Reproduce the material word for word, from its very first line through the line containing "prekrasan dan sa zvijezdama u očima!", inclusive.

---------- GIVEN RECORDS

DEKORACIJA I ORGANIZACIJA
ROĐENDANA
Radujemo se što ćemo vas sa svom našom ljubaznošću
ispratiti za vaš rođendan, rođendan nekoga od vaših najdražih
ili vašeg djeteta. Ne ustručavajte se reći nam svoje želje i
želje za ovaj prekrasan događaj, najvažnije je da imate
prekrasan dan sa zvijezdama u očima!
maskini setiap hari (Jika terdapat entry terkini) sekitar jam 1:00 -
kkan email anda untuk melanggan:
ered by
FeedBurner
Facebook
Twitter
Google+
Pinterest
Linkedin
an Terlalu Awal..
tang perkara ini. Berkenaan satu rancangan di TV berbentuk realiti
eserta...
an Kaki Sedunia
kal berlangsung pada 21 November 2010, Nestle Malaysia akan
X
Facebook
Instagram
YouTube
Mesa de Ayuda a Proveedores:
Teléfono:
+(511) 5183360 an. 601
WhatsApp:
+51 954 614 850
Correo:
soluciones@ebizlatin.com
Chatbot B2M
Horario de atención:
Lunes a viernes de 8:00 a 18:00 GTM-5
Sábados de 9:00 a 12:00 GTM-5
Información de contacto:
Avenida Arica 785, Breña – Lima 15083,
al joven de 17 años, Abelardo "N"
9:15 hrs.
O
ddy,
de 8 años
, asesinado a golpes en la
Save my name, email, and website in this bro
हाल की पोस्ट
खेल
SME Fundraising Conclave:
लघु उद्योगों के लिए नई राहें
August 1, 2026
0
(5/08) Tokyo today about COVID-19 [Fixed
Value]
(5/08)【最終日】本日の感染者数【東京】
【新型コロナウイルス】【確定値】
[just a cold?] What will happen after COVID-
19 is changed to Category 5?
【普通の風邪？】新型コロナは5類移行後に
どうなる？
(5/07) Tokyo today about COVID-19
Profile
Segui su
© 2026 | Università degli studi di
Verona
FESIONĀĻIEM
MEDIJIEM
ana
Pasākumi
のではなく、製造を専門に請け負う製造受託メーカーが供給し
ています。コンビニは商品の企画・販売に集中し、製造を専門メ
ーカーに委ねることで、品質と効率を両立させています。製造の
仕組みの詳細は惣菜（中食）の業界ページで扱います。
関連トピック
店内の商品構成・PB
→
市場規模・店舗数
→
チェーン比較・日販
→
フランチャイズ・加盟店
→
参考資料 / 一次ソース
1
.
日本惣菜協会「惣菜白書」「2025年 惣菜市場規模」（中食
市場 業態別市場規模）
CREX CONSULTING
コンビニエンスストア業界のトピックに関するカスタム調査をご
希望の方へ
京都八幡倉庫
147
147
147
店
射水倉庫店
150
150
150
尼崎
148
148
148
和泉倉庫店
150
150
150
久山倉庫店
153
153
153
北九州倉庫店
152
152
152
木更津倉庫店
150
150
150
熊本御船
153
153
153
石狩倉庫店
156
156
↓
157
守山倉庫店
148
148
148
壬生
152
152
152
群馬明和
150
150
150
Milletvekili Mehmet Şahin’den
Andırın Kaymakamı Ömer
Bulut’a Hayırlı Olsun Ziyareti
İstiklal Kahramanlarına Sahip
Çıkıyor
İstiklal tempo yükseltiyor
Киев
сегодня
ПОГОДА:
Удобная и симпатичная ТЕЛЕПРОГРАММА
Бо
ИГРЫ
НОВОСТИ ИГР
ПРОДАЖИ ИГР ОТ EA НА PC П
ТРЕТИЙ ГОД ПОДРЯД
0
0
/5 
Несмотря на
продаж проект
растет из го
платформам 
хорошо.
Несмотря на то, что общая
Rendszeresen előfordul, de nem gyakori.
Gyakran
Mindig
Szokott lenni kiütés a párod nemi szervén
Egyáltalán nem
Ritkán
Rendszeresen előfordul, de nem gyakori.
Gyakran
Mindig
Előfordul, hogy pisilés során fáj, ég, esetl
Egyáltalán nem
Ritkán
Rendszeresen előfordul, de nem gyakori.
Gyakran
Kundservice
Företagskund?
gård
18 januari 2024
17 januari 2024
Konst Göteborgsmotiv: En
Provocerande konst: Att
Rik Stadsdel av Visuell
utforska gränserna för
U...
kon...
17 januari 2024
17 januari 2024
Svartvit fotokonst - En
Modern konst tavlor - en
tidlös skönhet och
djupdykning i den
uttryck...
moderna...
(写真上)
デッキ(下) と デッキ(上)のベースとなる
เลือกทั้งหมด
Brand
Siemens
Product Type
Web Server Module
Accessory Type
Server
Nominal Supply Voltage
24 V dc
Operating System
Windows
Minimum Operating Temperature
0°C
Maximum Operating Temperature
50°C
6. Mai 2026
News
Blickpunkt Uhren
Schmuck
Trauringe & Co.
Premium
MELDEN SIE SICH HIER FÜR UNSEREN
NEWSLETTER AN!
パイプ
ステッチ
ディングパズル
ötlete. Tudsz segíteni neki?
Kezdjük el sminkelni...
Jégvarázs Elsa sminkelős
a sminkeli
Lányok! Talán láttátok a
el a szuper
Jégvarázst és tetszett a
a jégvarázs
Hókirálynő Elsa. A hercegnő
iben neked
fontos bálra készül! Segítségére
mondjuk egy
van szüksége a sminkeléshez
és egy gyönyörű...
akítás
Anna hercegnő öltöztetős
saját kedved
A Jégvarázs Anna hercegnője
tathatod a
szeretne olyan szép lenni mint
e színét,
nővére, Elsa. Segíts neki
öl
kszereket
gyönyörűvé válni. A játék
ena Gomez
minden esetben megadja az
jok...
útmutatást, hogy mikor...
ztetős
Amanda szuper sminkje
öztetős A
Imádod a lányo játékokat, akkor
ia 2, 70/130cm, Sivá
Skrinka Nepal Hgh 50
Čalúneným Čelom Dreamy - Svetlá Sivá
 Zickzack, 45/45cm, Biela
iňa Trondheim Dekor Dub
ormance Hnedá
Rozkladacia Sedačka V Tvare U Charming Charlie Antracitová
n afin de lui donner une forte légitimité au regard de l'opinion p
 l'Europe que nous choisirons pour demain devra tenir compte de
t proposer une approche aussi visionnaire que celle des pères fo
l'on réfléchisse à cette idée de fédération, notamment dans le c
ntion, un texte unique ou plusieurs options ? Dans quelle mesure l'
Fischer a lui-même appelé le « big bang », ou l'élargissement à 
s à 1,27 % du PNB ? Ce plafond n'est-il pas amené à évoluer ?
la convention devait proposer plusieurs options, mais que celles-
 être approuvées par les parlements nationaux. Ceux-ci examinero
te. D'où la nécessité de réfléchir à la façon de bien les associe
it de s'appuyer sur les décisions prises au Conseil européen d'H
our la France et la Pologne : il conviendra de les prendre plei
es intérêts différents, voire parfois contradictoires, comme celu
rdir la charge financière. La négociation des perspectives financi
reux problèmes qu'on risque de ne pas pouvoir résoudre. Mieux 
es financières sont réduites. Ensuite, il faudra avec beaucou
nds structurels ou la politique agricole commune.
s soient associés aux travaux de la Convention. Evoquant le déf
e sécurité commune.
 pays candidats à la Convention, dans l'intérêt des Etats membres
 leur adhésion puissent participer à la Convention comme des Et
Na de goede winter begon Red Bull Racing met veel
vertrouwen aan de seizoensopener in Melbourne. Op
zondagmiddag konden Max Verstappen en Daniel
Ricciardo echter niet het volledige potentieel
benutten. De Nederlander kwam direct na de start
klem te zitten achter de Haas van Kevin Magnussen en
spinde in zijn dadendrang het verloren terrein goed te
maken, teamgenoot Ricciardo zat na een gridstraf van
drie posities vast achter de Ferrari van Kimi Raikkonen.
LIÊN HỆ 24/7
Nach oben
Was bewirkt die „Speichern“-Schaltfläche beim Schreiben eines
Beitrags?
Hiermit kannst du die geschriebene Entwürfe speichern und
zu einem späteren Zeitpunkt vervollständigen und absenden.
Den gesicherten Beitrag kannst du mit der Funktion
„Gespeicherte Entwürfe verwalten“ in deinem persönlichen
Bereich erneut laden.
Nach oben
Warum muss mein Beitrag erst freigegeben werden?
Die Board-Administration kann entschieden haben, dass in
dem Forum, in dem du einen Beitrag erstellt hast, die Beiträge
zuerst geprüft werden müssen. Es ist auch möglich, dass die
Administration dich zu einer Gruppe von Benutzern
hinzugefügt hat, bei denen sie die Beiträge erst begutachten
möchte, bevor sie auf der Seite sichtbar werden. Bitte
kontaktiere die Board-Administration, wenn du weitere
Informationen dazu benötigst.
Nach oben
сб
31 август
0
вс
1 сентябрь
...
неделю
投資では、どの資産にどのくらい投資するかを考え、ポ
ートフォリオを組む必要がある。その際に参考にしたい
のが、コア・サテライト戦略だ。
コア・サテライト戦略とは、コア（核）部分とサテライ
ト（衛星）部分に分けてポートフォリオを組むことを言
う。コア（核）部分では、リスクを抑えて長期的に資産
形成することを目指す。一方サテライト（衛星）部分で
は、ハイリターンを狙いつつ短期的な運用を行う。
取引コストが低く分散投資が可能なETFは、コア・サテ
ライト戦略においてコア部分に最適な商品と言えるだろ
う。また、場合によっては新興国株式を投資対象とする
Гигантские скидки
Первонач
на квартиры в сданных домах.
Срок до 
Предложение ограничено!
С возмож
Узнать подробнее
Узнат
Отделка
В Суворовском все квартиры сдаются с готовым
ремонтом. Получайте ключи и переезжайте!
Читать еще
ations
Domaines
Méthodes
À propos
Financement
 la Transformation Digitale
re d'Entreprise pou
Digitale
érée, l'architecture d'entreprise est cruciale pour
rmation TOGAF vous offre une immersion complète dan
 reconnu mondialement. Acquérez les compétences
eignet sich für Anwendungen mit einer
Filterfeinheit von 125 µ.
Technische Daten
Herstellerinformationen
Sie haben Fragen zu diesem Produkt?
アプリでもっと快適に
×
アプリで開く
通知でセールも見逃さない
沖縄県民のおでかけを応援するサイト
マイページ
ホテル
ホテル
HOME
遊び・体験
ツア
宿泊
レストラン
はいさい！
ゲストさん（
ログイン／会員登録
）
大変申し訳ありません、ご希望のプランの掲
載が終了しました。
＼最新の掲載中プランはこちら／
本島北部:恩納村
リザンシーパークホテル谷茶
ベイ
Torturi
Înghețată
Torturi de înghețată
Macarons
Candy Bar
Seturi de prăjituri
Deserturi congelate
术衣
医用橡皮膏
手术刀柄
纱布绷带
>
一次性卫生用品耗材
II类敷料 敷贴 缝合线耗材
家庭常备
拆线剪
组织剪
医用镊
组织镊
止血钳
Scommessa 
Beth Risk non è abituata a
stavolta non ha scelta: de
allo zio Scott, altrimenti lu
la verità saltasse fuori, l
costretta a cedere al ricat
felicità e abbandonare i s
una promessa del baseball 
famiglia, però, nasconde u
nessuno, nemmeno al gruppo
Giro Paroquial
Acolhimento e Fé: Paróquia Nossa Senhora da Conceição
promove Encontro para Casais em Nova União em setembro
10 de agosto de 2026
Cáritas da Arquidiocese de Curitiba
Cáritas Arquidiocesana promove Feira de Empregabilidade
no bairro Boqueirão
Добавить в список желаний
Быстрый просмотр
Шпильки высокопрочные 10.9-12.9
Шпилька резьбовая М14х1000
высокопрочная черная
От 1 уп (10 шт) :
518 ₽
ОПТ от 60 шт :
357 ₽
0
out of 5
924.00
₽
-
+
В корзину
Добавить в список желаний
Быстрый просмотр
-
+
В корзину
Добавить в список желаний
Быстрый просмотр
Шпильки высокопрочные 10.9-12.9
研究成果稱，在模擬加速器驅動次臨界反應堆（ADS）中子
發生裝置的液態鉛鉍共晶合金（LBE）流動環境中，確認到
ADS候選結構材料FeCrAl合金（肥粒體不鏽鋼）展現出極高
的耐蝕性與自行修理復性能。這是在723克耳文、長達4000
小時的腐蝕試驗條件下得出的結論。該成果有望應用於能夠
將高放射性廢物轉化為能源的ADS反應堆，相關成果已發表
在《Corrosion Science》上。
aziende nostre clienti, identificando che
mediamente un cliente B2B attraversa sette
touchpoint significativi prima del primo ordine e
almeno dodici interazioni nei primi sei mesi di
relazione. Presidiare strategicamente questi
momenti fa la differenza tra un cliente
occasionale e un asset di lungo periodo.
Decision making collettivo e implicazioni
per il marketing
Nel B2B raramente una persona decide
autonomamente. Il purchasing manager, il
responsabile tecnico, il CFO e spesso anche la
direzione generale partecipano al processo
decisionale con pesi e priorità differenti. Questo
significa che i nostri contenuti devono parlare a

--------------------

__WRITTEN ANSWER__:
DEKORACIJA I ORGANIZACIJA
ROĐENDANA
Radujemo se što ćemo vas sa svom našom ljubaznošću
ispratiti za vaš rođendan, rođendan nekoga od vaših najdražih
ili vašeg djeteta. Ne ustručavajte se reći nam svoje želje i
želje za ovaj prekrasan događaj, najvažnije je da imate
prekrasan dan sa zvijezdama u očima!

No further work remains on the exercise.